Pa. Hostage-Taker Surrenders After Fatal Shootings

Publish date: 2024-07-15

Pa. Hostage-Taker Surrenders After Fatal Shootings
2 Dead, 3 Critically Wounded in Rampage

By Peter Slevin and Jaclyn Sanderson
Washington Post Staff Writers
Thursday, March 2, 2000; Page A02 WILKINSBURG, Pa., March 1—A gunman set fire to his apartment, killed two men and critically wounded three others this morning before taking hostages, the second consecutive day that sudden gunfire rattled an American community and jumped into national prominence.

Suspect Ronald Taylor, 39, released the hostages and surrendered. He is awaiting arraignment as investigators try to piece together his angry day and decipher his motive.

A woman told WPXI-TV in Pittsburgh that a black man entered her apartment and announced, "I'll be dead in 10 minutes." She described him as saying, "Well, I'm not gonna hurt any black people, I'm gonna kill all white people." All five victims were white.

Wilkinsburg Police Chief Gerald Brewer declined to respond to questions about race as a possible motive at an afternoon news conference. Nor would he reveal the race of the victims, which was confirmed by hospital officials.

The shootings--centered on a pair of fast-food restaurants before the lunch hour--followed by 24 hours the shooting of one first-grader by another in Mount Morris Township, Mich. In that case, prosecutors are seeking a fugitive who kept under his pillow the stolen .32-caliber pistol that they say became the 6-year-old's homicide weapon.

Nationwide, the news media and pundits dissected the latest gun violence as President Clinton spoke of the "terrible shooting" and called on Congress to limit access to handguns. He said the shootings show "that we simply haven't done everything we can do to keep guns away from criminals and children."

Taylor's outburst allegedly started this morning when he shot maintenance man Joseph Healy, 71, at the apartment building where he lived in Wilkinsburg, a down-at-the-heel community along Pittsburgh's eastern border. Healy, who was shot in the head, was pronounced dead tonight at Mercy Hospital, said spokeswoman Linda Ross.

After shooting Healy, police said, the suspect set fire to his apartment and headed toward the restaurants, shooting one man at a Burger King and three at a McDonald's.

In the McDonald's parking lot, "Me and my stepfather were sitting in the truck and this guy just walked up and started shooting. I thought maybe he was going to ask for directions or something," witness Candy Zambo told the Associated Press. She said her stepfather, Richard Clinger, was shot. Police, who believe Taylor fired a .22-caliber weapon, did not release further names or identifying details of the victims.

Taylor soon fled McDonald's, firing two shots at police as he ran into a nearby house to reload, Brewer said. Police then chased him into a nearby office building, whose tenants include day-care centers for children and the elderly.
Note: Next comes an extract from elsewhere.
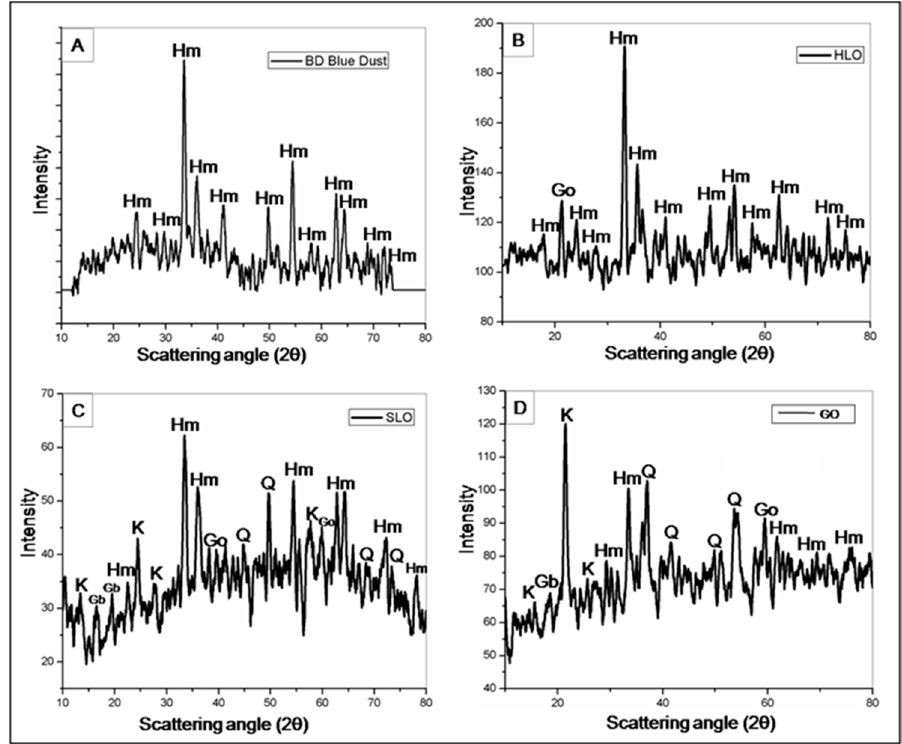
Figure 11. XRD patterns of iron ore samples from Kiriburu-Meghahatuburu iron ore deposit shows the presence of quartz (Q), kaolinite (K), gibbsite (Gb), hematite (Hm) and goethite (Go) in: ( A ) blue dust (BD 1); ( B ) hard laminated ore (HLO 1); ( C ) soft laminated ore (SLO2); and ( D ) goethitic ore (GO1).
The authorities led 125 people--including clusters of children and toddlers--to safety while negotiators tried to reason with the gunman, who had occupied a room with five disabled people. Brewer said officers later confronted Taylor in a hallway, where he put the gun to his mouth and threatened to shoot.

"I'm already dead anyway," Brewer quoted Taylor as saying.

The gunman then surrendered without a struggle.

At one point, nearly 50 doctors, operating room nurses and social workers crowded the emergency room at Presbyterian University Hospital after answering an urgent call for help. Four gunshot victims arrived by ambulance at roughly five-minute intervals, said surgeon Keith Clancy, who treated three of the four.

Each man had been shot once in the upper body--three in the head, one in the neck.

The first patient, shot just above his breastbone, arrived with no pulse. Doctors tried for 15 minutes to revive him before giving up. The second patient had a wound in his forehead. A bullet pierced his skull and lodged in the back of his brain.

"We do not think he will survive. He has an overwhelming head injury," Clancy said. "We put him on a breathing machine. Unfortunately, with the devastation the bullet caused, there's nothing surgically that anyone's able to do."

The prognosis for the third patient remains unclear. Shot in the right temple, he was able to talk when paramedics delivered him, but was not entirely lucid. Continued bleeding in his brain was likely to cloud his chances, Clancy said. The fourth patient, shot in the face, was alert when he arrived and did not need emergency surgery.

Slevin reported from Washington, Sanderson from Wilkinsburg.